Data records: Begin

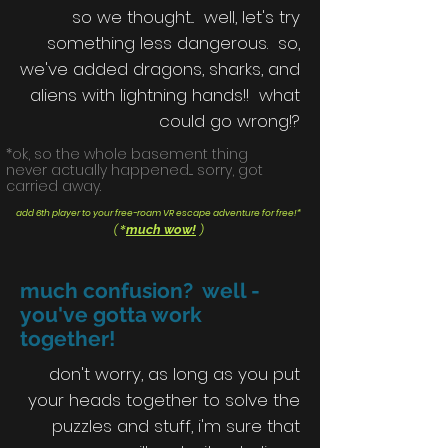
so we thought... well, let's try
something less dangerous. so,
we've added dragons, sharks, and
aliens with lightning hands!! what
could go wrong!?
*ok, so the whole basement thing
never actually happened.... sorry, got
carried away.
add 6th player to your free-roam VR escape adventure for free!*
*
much wow!
(
)
much confusion? well -
you've gotta work
together!
don't worry, as long as you put
your heads together to solve the
puzzles and stuff, i'm sure that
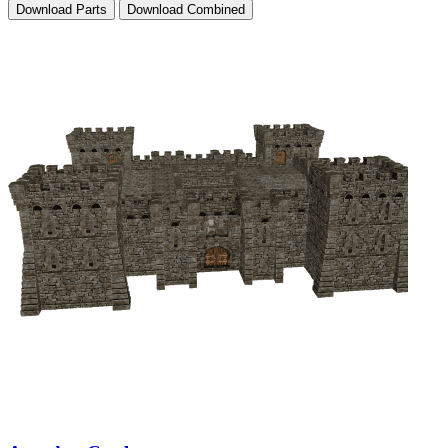
Download Parts
Download Combined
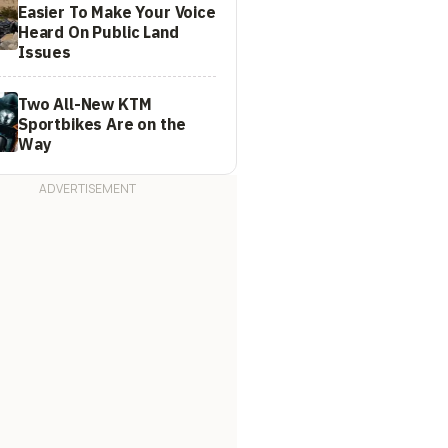
Easier To Make Your Voice
Heard On Public Land
Issues
Two All-New KTM
Sportbikes Are on the
Way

Data records: End

● **Your instructions**
An exact reproduction of all the records is required, with no pictures included.

● **Reply**
so we thought... well, let's try
something less dangerous. so,
we've added dragons, sharks, and
aliens with lightning hands!! what
could go wrong!?
*ok, so the whole basement thing
never actually happened.... sorry, got
carried away.
add 6th player to your free-roam VR escape adventure for free!*
*
much wow!
(
)
much confusion? well -
you've gotta work
together!
don't worry, as long as you put
your heads together to solve the
puzzles and stuff, i'm sure that
Download Parts
Download Combined
Easier To Make Your Voice
Heard On Public Land
Issues
Two All-New KTM
Sportbikes Are on the
Way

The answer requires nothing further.